**WHAT IS REQUIRED:** Retype the line with "Ostatnio dodane" exactly. Then retype every line after it through the end of the entries below, and nothing more, leaving out pictures.

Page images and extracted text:
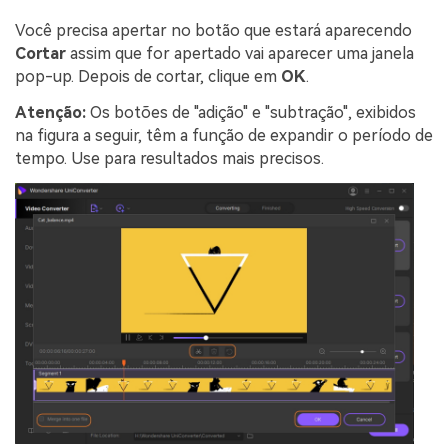
Você precisa apertar no botão que estará aparecendo
Cortar
assim que for apertado vai aparecer uma janela
pop-up. Depois de cortar, clique em
OK
.
Atenção:
Os botões de "adição" e "subtração", exibidos
na figura a seguir, têm a função de expandir o período de
tempo. Use para resultados mais precisos.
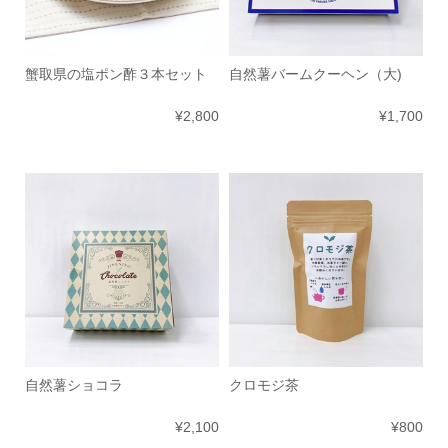
蟹取県の塩ポン酢３本セット
自然薯バームクーヘン（大)
¥2,800
¥1,700
自然薯ショコラ
クロモジ茶
¥2,100
¥800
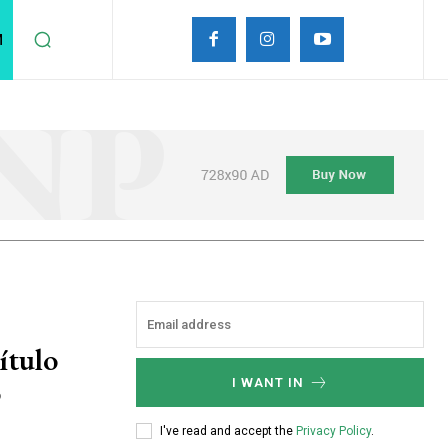
M
ítulo
o
I WANT IN
I've read and accept the
Privacy Policy
.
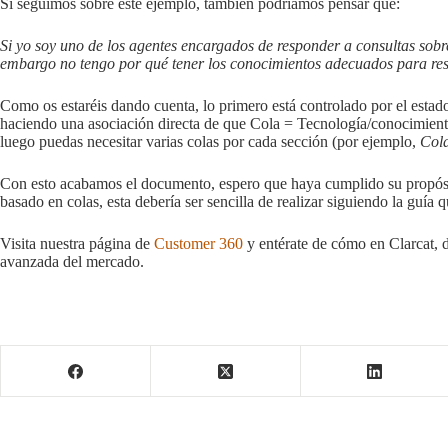
Si seguimos sobre este ejemplo, también podríamos pensar que:
Si yo soy uno de los agentes encargados de responder a consultas sobr
embargo no tengo por qué tener los conocimientos adecuados para res
Como os estaréis dando cuenta, lo primero está controlado por el estad
haciendo una asociación directa de que Cola = Tecnología/conocimiento
luego puedas necesitar varias colas por cada sección (por ejemplo,
Col
Con esto acabamos el documento, espero que haya cumplido su propós
basado en colas, esta debería ser sencilla de realizar siguiendo la guía
Visita nuestra página de
Customer 360
y entérate de cómo en Clarcat, d
avanzada del mercado.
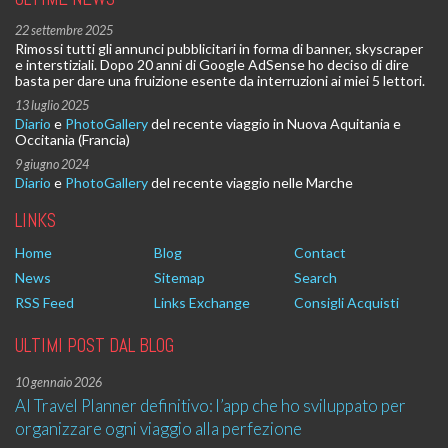
22 settembre 2025
Rimossi tutti gli annunci pubblicitari in forma di banner, skyscraper
e interstiziali. Dopo 20 anni di Google AdSense ho deciso di dire
basta per dare una fruizione esente da interruzioni ai miei 5 lettori.
13 luglio 2025
Diario
e
PhotoGallery
del recente viaggio in Nuova Aquitania e
Occitania (Francia)
9 giugno 2024
Diario
e
PhotoGallery
del recente viaggio nelle Marche
LINKS
Home
Blog
Contact
News
Sitemap
Search
RSS Feed
Links Exchange
Consigli Acquisti
ULTIMI POST DAL BLOG
10 gennaio 2026
AI Travel Planner definitivo: l’app che ho sviluppato per
organizzare ogni viaggio alla perfezione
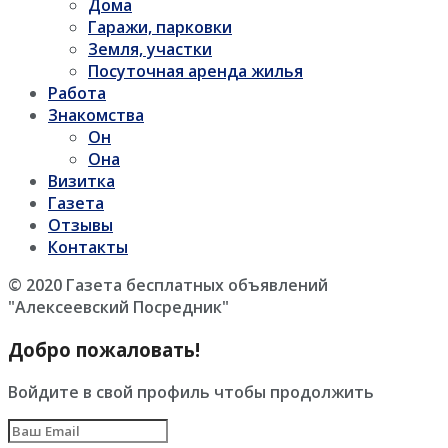
Дома
Гаражи, парковки
Земля, участки
Посуточная аренда жилья
Работа
Знакомства
Он
Она
Визитка
Газета
Отзывы
Контакты
© 2020 Газета бесплатных объявлений
"Алексеевский Посредник"
Добро пожаловать!
Войдите в свой профиль чтобы продолжить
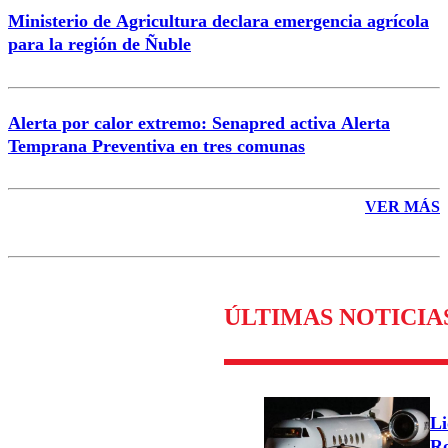
Ministerio de Agricultura declara emergencia agrícola
para la región de Ñuble
Alerta por calor extremo: Senapred activa Alerta
Temprana Preventiva en tres comunas
VER MÁS
ÚLTIMAS NOTICIA
Li
Ro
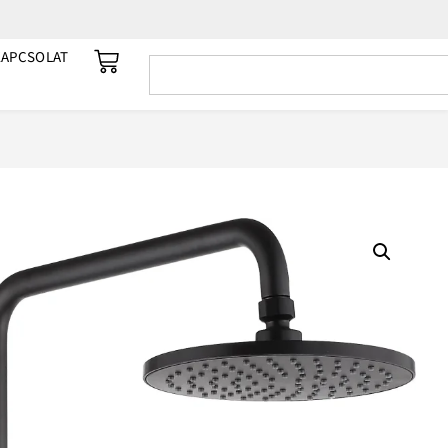
KAPCSOLAT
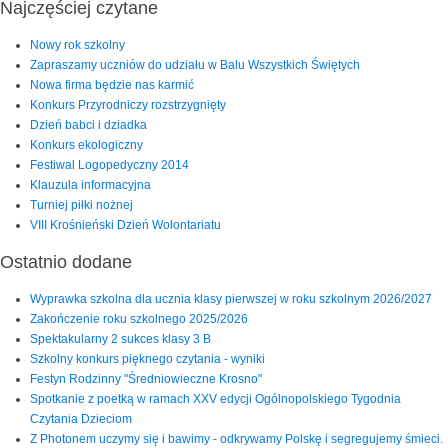
Najczęściej czytane
Nowy rok szkolny
Zapraszamy uczniów do udziału w Balu Wszystkich Świętych
Nowa firma będzie nas karmić
Konkurs Przyrodniczy rozstrzygnięty
Dzień babci i dziadka
Konkurs ekologiczny
Festiwal Logopedyczny 2014
Klauzula informacyjna
Turniej piłki nożnej
VIII Krośnieński Dzień Wolontariatu
Ostatnio dodane
Wyprawka szkolna dla ucznia klasy pierwszej w roku szkolnym 2026/2027
Zakończenie roku szkolnego 2025/2026
Spektakularny 2 sukces klasy 3 B
Szkolny konkurs pięknego czytania - wyniki
Festyn Rodzinny "Średniowieczne Krosno"
Spotkanie z poetką w ramach XXV edycji Ogólnopolskiego Tygodnia
Czytania Dzieciom
Z Photonem uczymy się i bawimy - odkrywamy Polskę i segregujemy śmieci.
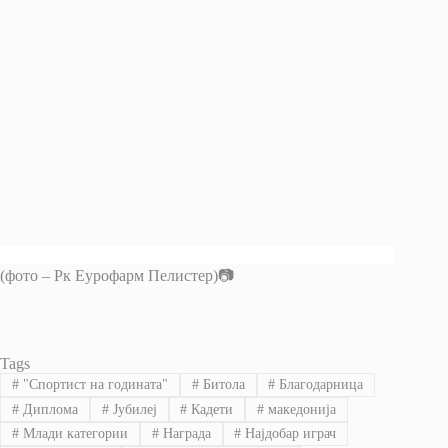
(фото – Рк Еурофарм Пелистер)📷
Tags
#
"Спортист на годината"
#
Битола
#
Благодарница
#
Диплома
#
Јубилеј
#
Кадети
#
македонија
#
Млади категории
#
Награда
#
Најдобар играч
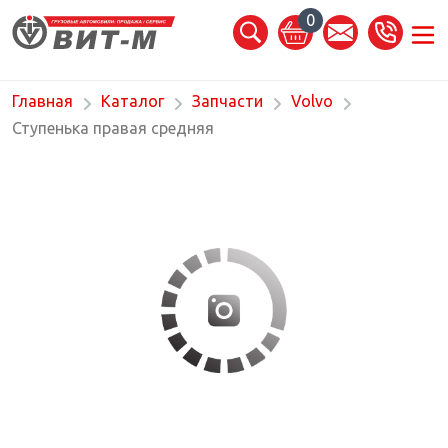
0
Главная
Каталог
Запчасти
Volvo
Ступенька правая средняя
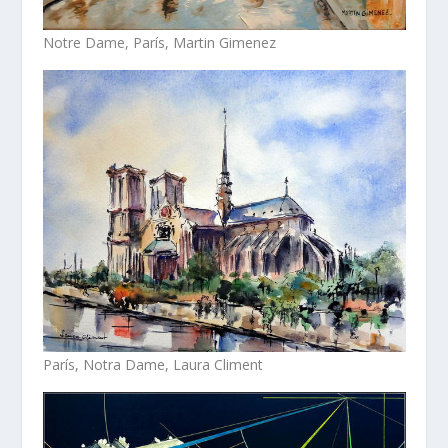
Notre Dame, París, Martin Gimenez
París, Notra Dame, Laura Climent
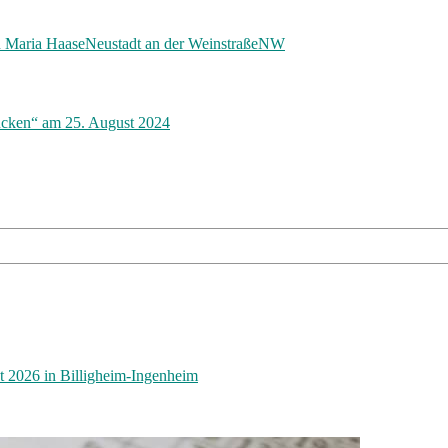
n Maria Haase
Neustadt an der Weinstraße
NW
rücken“ am 25. August 2024
st 2026 in Billigheim-Ingenheim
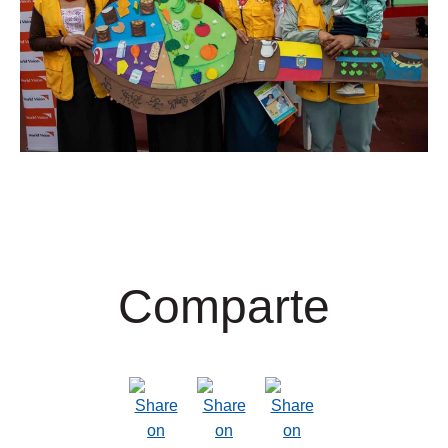
Comparte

**ANSWER BOX:**
Ostatnio dodane
Wyprawka szkolna dla ucznia klasy pierwszej w roku szkolnym 2026/2027
Zakończenie roku szkolnego 2025/2026
Spektakularny 2 sukces klasy 3 B
Szkolny konkurs pięknego czytania - wyniki
Festyn Rodzinny "Średniowieczne Krosno"
Spotkanie z poetką w ramach XXV edycji Ogólnopolskiego Tygodnia
Czytania Dzieciom
Z Photonem uczymy się i bawimy - odkrywamy Polskę i segregujemy śmieci.
(фото – Рк Еурофарм Пелистер)📷
Tags
#
"Спортист на годината"
#
Битола
#
Благодарница
#
Диплома
#
Јубилеј
#
Кадети
#
македонија
#
Млади категории
#
Награда
#
Најдобар играч
0
Главная
Каталог
Запчасти
Volvo
Ступенька правая средняя
Notre Dame, París, Martin Gimenez
París, Notra Dame, Laura Climent
n Maria Haase
Neustadt an der Weinstraße
NW
rücken“ am 25. August 2024
st 2026 in Billigheim-Ingenheim
Comparte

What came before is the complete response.